Work to be completed: Could you repeat all of the entries below word for word, apart from the pictures?

--- START ---

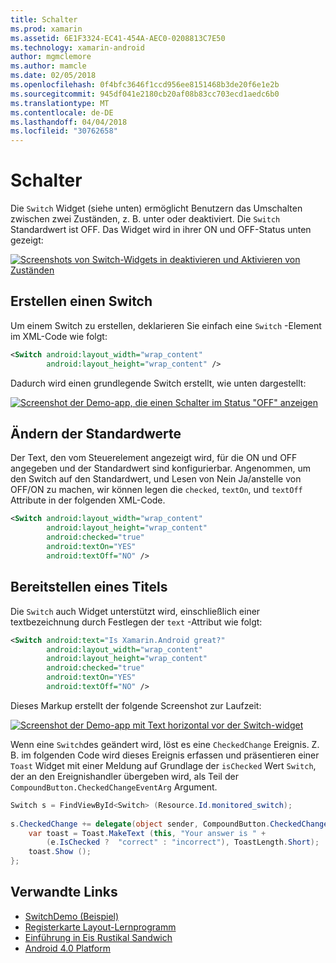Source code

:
 ```yaml
---
title: Schalter
ms.prod: xamarin
ms.assetid: 6E1F3324-EC41-454A-AEC0-0208813C7E50
ms.technology: xamarin-android
author: mgmclemore
ms.author: mamcle
ms.date: 02/05/2018
ms.openlocfilehash: 0f4bfc3646f1ccd956ee8151468b3de20f6e1e2b
ms.sourcegitcommit: 945df041e2180cb20af08b83cc703ecd1aedc6b0
ms.translationtype: MT
ms.contentlocale: de-DE
ms.lasthandoff: 04/04/2018
ms.locfileid: "30762658"
---
```

# <a name="switch"></a>Schalter

Die `Switch` Widget (siehe unten) ermöglicht Benutzern das Umschalten zwischen zwei Zuständen, z. B. unter oder deaktiviert. Die `Switch` Standardwert ist OFF. Das Widget wird in ihrer ON und OFF-Status unten gezeigt:

[![Screenshots von Switch-Widgets in deaktivieren und Aktivieren von Zuständen](switch-images/16-switch-onoff.png)](switch-images/16-switch-onoff.png#lightbox)


## <a name="creating-a-switch"></a>Erstellen einen Switch

Um einem Switch zu erstellen, deklarieren Sie einfach eine `Switch` -Element im XML-Code wie folgt:

```xml
<Switch android:layout_width="wrap_content"
        android:layout_height="wrap_content" />
```

Dadurch wird einen grundlegende Switch erstellt, wie unten dargestellt:

[![Screenshot der Demo-app, die einen Schalter im Status "OFF" anzeigen](switch-images/07-switch.png)](switch-images/07-switch.png#lightbox)


## <a name="changing-default-values"></a>Ändern der Standardwerte

Der Text, den vom Steuerelement angezeigt wird, für die ON und OFF angegeben und der Standardwert sind konfigurierbar. Angenommen, um den Switch auf den Standardwert, und Lesen von Nein Ja/anstelle von OFF/ON zu machen, wir können legen die `checked`, `textOn`, und `textOff` Attribute in der folgenden XML-Code.

```xml
<Switch android:layout_width="wrap_content"
        android:layout_height="wrap_content"
        android:checked="true"
        android:textOn="YES"
        android:textOff="NO" />
```



## <a name="providing-a-title"></a>Bereitstellen eines Titels

Die `Switch` auch Widget unterstützt wird, einschließlich einer textbezeichnung durch Festlegen der `text` -Attribut wie folgt:

```xml
<Switch android:text="Is Xamarin.Android great?"
        android:layout_width="wrap_content"
        android:layout_height="wrap_content"
        android:checked="true"
        android:textOn="YES"
        android:textOff="NO" />
```

Dieses Markup erstellt der folgende Screenshot zur Laufzeit:

[![Screenshot der Demo-app mit Text horizontal vor der Switch-widget](switch-images/08-switch.png)](switch-images/08-switch.png#lightbox)

Wenn eine `Switch`des geändert wird, löst es eine `CheckedChange` Ereignis.
Z. B. im folgenden Code wird dieses Ereignis erfassen und präsentieren einer `Toast` Widget mit einer Meldung auf Grundlage der `isChecked` Wert `Switch`, der an den Ereignishandler übergeben wird, als Teil der `CompoundButton.CheckedChangeEventArg` Argument.

```csharp
Switch s = FindViewById<Switch> (Resource.Id.monitored_switch);
           
s.CheckedChange += delegate(object sender, CompoundButton.CheckedChangeEventArgs e) {
    var toast = Toast.MakeText (this, "Your answer is " +
        (e.IsChecked ?  "correct" : "incorrect"), ToastLength.Short);
    toast.Show ();
};
```


## <a name="related-links"></a>Verwandte Links

- [SwitchDemo (Beispiel)](https://developer.xamarin.com/samples/monodroid/PlatformFeatures/ICS_Samples/SwitchDemo/)
- [Registerkarte Layout-Lernprogramm](~/android/user-interface/layouts/tab-layout/index.md)
- [Einführung in Eis Rustikal Sandwich](http://www.android.com/about/ice-cream-sandwich/)
- [Android 4.0 Platform](http://developer.android.com/sdk/android-4.0.html)
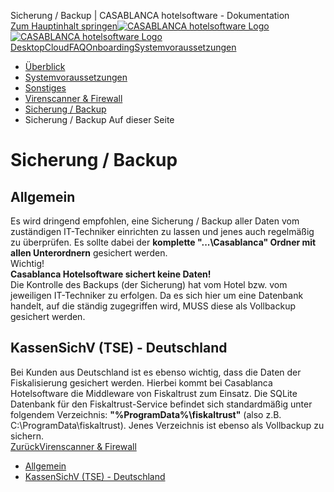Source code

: Sicherung / Backup | CASABLANCA hotelsoftware - Dokumentation  
[Zum Hauptinhalt springen](https://docs.casablanca.at/system_requirements/backup/#__docusaurus_skipToContent_fallback)[![CASABLANCA hotelsoftware Logo](https://docs.casablanca.at/img/logo.png) ![CASABLANCA hotelsoftware Logo](https://docs.casablanca.at/img/Casablanca_LOGO_2022_neg.png)](https://docs.casablanca.at/) [Desktop](https://docs.casablanca.at/desktop/desktop/)[Cloud](https://docs.casablanca.at/cloud/cloud_systems/)[FAQ](https://docs.casablanca.at/faq)[Onboarding](https://docs.casablanca.at/onboarding/fiscalization)[Systemvoraussetzungen](https://docs.casablanca.at/system_requirements)  
* [Überblick](https://docs.casablanca.at/system_requirements/overview)
* [Systemvoraussetzungen](https://docs.casablanca.at/system_requirements/)
* [Sonstiges](https://docs.casablanca.at/system_requirements/other)
* [Virenscanner & Firewall](https://docs.casablanca.at/system_requirements/virus_scanner_firewall)
* [Sicherung / Backup](https://docs.casablanca.at/system_requirements/backup)  
* Sicherung / Backup
Auf dieser Seite

# Sicherung / Backup  
## Allgemein[](https://docs.casablanca.at/system_requirements/backup/#allgemein "Direkter Link zu Allgemein")  
Es wird dringend empfohlen, eine Sicherung / Backup aller Daten vom zuständigen IT-Techniker einrichten zu lassen und jenes auch regelmäßig zu überprüfen. Es sollte dabei der **komplette "...\Casablanca" Ordner mit allen Unterordnern** gesichert werden.  
Wichtig!  
**Casablanca Hotelsoftware sichert keine Daten!**  
Die Kontrolle des Backups (der Sicherung) hat vom Hotel bzw. vom jeweiligen IT-Techniker zu erfolgen. Da es sich hier um eine Datenbank handelt, auf die ständig zugegriffen wird, MUSS diese als Vollbackup gesichert werden.

## KassenSichV (TSE) - Deutschland[](https://docs.casablanca.at/system_requirements/backup/#kassensichv-tse---deutschland "Direkter Link zu KassenSichV (TSE) - Deutschland")  
Bei Kunden aus Deutschland ist es ebenso wichtig, dass die Daten der Fiskalisierung gesichert werden. Hierbei kommt bei Casablanca Hotelsoftware die Middleware von Fiskaltrust zum Einsatz. Die SQLite Datenbank für den Fiskaltrust-Service befindet sich standardmäßig unter folgendem Verzeichnis: **"%ProgramData%\fiskaltrust"** (also z.B. C:\ProgramData\fiskaltrust). Jenes Verzeichnis ist ebenso als Vollbackup zu sichern.  
[ZurückVirenscanner & Firewall](https://docs.casablanca.at/system_requirements/virus_scanner_firewall)  
* [Allgemein](https://docs.casablanca.at/system_requirements/backup/#allgemein)
* [KassenSichV (TSE) - Deutschland](https://docs.casablanca.at/system_requirements/backup/#kassensichv-tse---deutschland)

--- END ---

Answer to this problem:
Source code

:
 ```yaml
---
title: Schalter
ms.prod: xamarin
ms.assetid: 6E1F3324-EC41-454A-AEC0-0208813C7E50
ms.technology: xamarin-android
author: mgmclemore
ms.author: mamcle
ms.date: 02/05/2018
ms.openlocfilehash: 0f4bfc3646f1ccd956ee8151468b3de20f6e1e2b
ms.sourcegitcommit: 945df041e2180cb20af08b83cc703ecd1aedc6b0
ms.translationtype: MT
ms.contentlocale: de-DE
ms.lasthandoff: 04/04/2018
ms.locfileid: "30762658"
---
```

# <a name="switch"></a>Schalter

Die `Switch` Widget (siehe unten) ermöglicht Benutzern das Umschalten zwischen zwei Zuständen, z. B. unter oder deaktiviert. Die `Switch` Standardwert ist OFF. Das Widget wird in ihrer ON und OFF-Status unten gezeigt:

[![Screenshots von Switch-Widgets in deaktivieren und Aktivieren von Zuständen](switch-images/16-switch-onoff.png)](switch-images/16-switch-onoff.png#lightbox)


## <a name="creating-a-switch"></a>Erstellen einen Switch

Um einem Switch zu erstellen, deklarieren Sie einfach eine `Switch` -Element im XML-Code wie folgt:

```xml
<Switch android:layout_width="wrap_content"
        android:layout_height="wrap_content" />
```

Dadurch wird einen grundlegende Switch erstellt, wie unten dargestellt:

[![Screenshot der Demo-app, die einen Schalter im Status "OFF" anzeigen](switch-images/07-switch.png)](switch-images/07-switch.png#lightbox)


## <a name="changing-default-values"></a>Ändern der Standardwerte

Der Text, den vom Steuerelement angezeigt wird, für die ON und OFF angegeben und der Standardwert sind konfigurierbar. Angenommen, um den Switch auf den Standardwert, und Lesen von Nein Ja/anstelle von OFF/ON zu machen, wir können legen die `checked`, `textOn`, und `textOff` Attribute in der folgenden XML-Code.

```xml
<Switch android:layout_width="wrap_content"
        android:layout_height="wrap_content"
        android:checked="true"
        android:textOn="YES"
        android:textOff="NO" />
```



## <a name="providing-a-title"></a>Bereitstellen eines Titels

Die `Switch` auch Widget unterstützt wird, einschließlich einer textbezeichnung durch Festlegen der `text` -Attribut wie folgt:

```xml
<Switch android:text="Is Xamarin.Android great?"
        android:layout_width="wrap_content"
        android:layout_height="wrap_content"
        android:checked="true"
        android:textOn="YES"
        android:textOff="NO" />
```

Dieses Markup erstellt der folgende Screenshot zur Laufzeit:

[![Screenshot der Demo-app mit Text horizontal vor der Switch-widget](switch-images/08-switch.png)](switch-images/08-switch.png#lightbox)

Wenn eine `Switch`des geändert wird, löst es eine `CheckedChange` Ereignis.
Z. B. im folgenden Code wird dieses Ereignis erfassen und präsentieren einer `Toast` Widget mit einer Meldung auf Grundlage der `isChecked` Wert `Switch`, der an den Ereignishandler übergeben wird, als Teil der `CompoundButton.CheckedChangeEventArg` Argument.

```csharp
Switch s = FindViewById<Switch> (Resource.Id.monitored_switch);
           
s.CheckedChange += delegate(object sender, CompoundButton.CheckedChangeEventArgs e) {
    var toast = Toast.MakeText (this, "Your answer is " +
        (e.IsChecked ?  "correct" : "incorrect"), ToastLength.Short);
    toast.Show ();
};
```


## <a name="related-links"></a>Verwandte Links

- [SwitchDemo (Beispiel)](https://developer.xamarin.com/samples/monodroid/PlatformFeatures/ICS_Samples/SwitchDemo/)
- [Registerkarte Layout-Lernprogramm](~/android/user-interface/layouts/tab-layout/index.md)
- [Einführung in Eis Rustikal Sandwich](http://www.android.com/about/ice-cream-sandwich/)
- [Android 4.0 Platform](http://developer.android.com/sdk/android-4.0.html)
Source code

: Sicherung / Backup | CASABLANCA hotelsoftware - Dokumentation  
[Zum Hauptinhalt springen](https://docs.casablanca.at/system_requirements/backup/#__docusaurus_skipToContent_fallback)[![CASABLANCA hotelsoftware Logo](https://docs.casablanca.at/img/logo.png) ![CASABLANCA hotelsoftware Logo](https://docs.casablanca.at/img/Casablanca_LOGO_2022_neg.png)](https://docs.casablanca.at/) [Desktop](https://docs.casablanca.at/desktop/desktop/)[Cloud](https://docs.casablanca.at/cloud/cloud_systems/)[FAQ](https://docs.casablanca.at/faq)[Onboarding](https://docs.casablanca.at/onboarding/fiscalization)[Systemvoraussetzungen](https://docs.casablanca.at/system_requirements)  
* [Überblick](https://docs.casablanca.at/system_requirements/overview)
* [Systemvoraussetzungen](https://docs.casablanca.at/system_requirements/)
* [Sonstiges](https://docs.casablanca.at/system_requirements/other)
* [Virenscanner & Firewall](https://docs.casablanca.at/system_requirements/virus_scanner_firewall)
* [Sicherung / Backup](https://docs.casablanca.at/system_requirements/backup)  
* Sicherung / Backup
Auf dieser Seite

# Sicherung / Backup  
## Allgemein[](https://docs.casablanca.at/system_requirements/backup/#allgemein "Direkter Link zu Allgemein")  
Es wird dringend empfohlen, eine Sicherung / Backup aller Daten vom zuständigen IT-Techniker einrichten zu lassen und jenes auch regelmäßig zu überprüfen. Es sollte dabei der **komplette "...\Casablanca" Ordner mit allen Unterordnern** gesichert werden.  
Wichtig!  
**Casablanca Hotelsoftware sichert keine Daten!**  
Die Kontrolle des Backups (der Sicherung) hat vom Hotel bzw. vom jeweiligen IT-Techniker zu erfolgen. Da es sich hier um eine Datenbank handelt, auf die ständig zugegriffen wird, MUSS diese als Vollbackup gesichert werden.

## KassenSichV (TSE) - Deutschland[](https://docs.casablanca.at/system_requirements/backup/#kassensichv-tse---deutschland "Direkter Link zu KassenSichV (TSE) - Deutschland")  
Bei Kunden aus Deutschland ist es ebenso wichtig, dass die Daten der Fiskalisierung gesichert werden. Hierbei kommt bei Casablanca Hotelsoftware die Middleware von Fiskaltrust zum Einsatz. Die SQLite Datenbank für den Fiskaltrust-Service befindet sich standardmäßig unter folgendem Verzeichnis: **"%ProgramData%\fiskaltrust"** (also z.B. C:\ProgramData\fiskaltrust). Jenes Verzeichnis ist ebenso als Vollbackup zu sichern.  
[ZurückVirenscanner & Firewall](https://docs.casablanca.at/system_requirements/virus_scanner_firewall)  
* [Allgemein](https://docs.casablanca.at/system_requirements/backup/#allgemein)
* [KassenSichV (TSE) - Deutschland](https://docs.casablanca.at/system_requirements/backup/#kassensichv-tse---deutschland)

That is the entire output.